Now, this equals what we statisticians call supervised statistical learning. It is supervised because the target is known, at least in the process of learning. The integration process of Polanyi parallels the estimation of some model f(X) which connects the distal part to the proximal part, like
Y = f(X) + e
(The term e is the noise term summing up the variation in the response, which can’t be explained by the model.)
Some may now object by saying that the integrated proximal part in statistical learning, the estimated model, is not tacit because the model is chosen subjectively by the statistician. The statistician thus has detailed information about the model, and perfectly knows how the input is connected to the response. This does not sound very tacit!
No, but there is a special class of algorithmic statistical models in supervised learning which does fit into the tacit dimension, and, in fact, the models are inspired by our brain network. They are known as artificial neural networks (ANN).
The model f(X) of an ANN is not completely defined by the data analyst. As shown in the Figure, the algorithm assumes one or multiple layers of “neurons” connecting the input variables X with the response Y. One or several hidden layers of neurons are connected to X and Y and each connection is a linear or non-linear mapping of information with parameters trained from data in such a way that the distal part Y is approximated as close as possible. The first hidden layer may for instance summarize simple patterns observed in X, which are further categorized in the second layer, and so on. In this way an AAN may be used to model highly non-linear and complex output features.
The training of the neural connections is to a large extent left to the computer, and the resulting models may be quite complex, and the ANN models have been criticized for being too much of a black box and difficult to understand… Exactly! What goes on in the model is hidden, it is tacit!
The tacit dimension of our brain is probably quite similar. After all, the artificial neural networks are inspired by the biological neural networks… The neural networks may be trained to connect a set of perceived inputs to a target output in a way which is hidden to us and buried in our unconsciousness. Beneath our consciousness our brains perform multivariate, statistical AND tacit modeling, and recent research has indicated that the cerebellum may play a key role in unconscious integration of inputs and facts, like I wrote about in a previous post “Google pedagogics”.

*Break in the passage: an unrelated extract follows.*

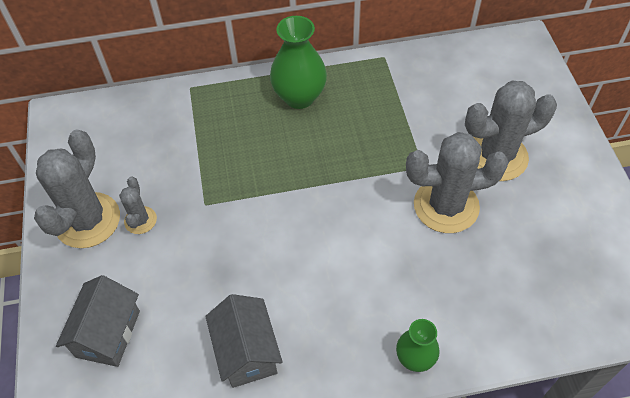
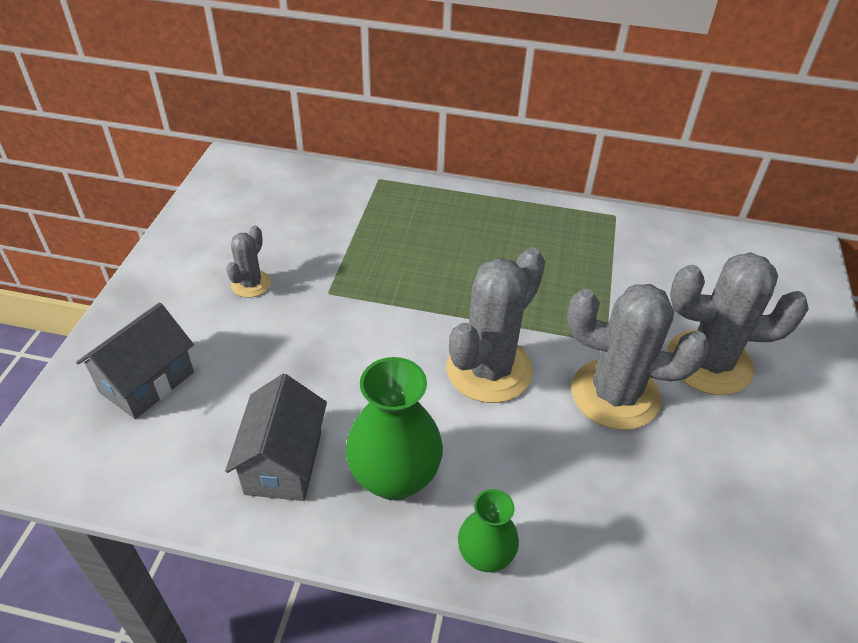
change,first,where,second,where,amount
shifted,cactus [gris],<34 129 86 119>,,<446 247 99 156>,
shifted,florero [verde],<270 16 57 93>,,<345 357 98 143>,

The artificial neural networks are as mentioned highly flexible, and there is always a risk of over-fitting the model, that is, the model fits the observed outputs of the training data too well, and the model is likely trying to explain noise in the response. This reduces the predictive performance of the model for new observations, and in order to reduce this problem it is customary to “prune” the networks by removing some “weak” connections in order to make is less complex and less vulnerable to random fluctuations in the response. As I wrote in my previous post new theories about the effect of sleeping suggest that there is natural pruning going on in our brain during the NREM phase of our sleep. Hence, it appears that our brain is also fine-tuning our tacit knowledge during sleep, making it for efficient for later use.
So, to sum it all up, our brain appears to have the ability to use its biological neural network to integrate proximal information into a flexible model which can be used to understand or predict a distal target or response, and sometimes this is a completely unconscious and tacit process.
All our brain lets us know… is that we know…!
Polanyi, M. (1966). The tacit dimension. Doubleday, N.Y. US.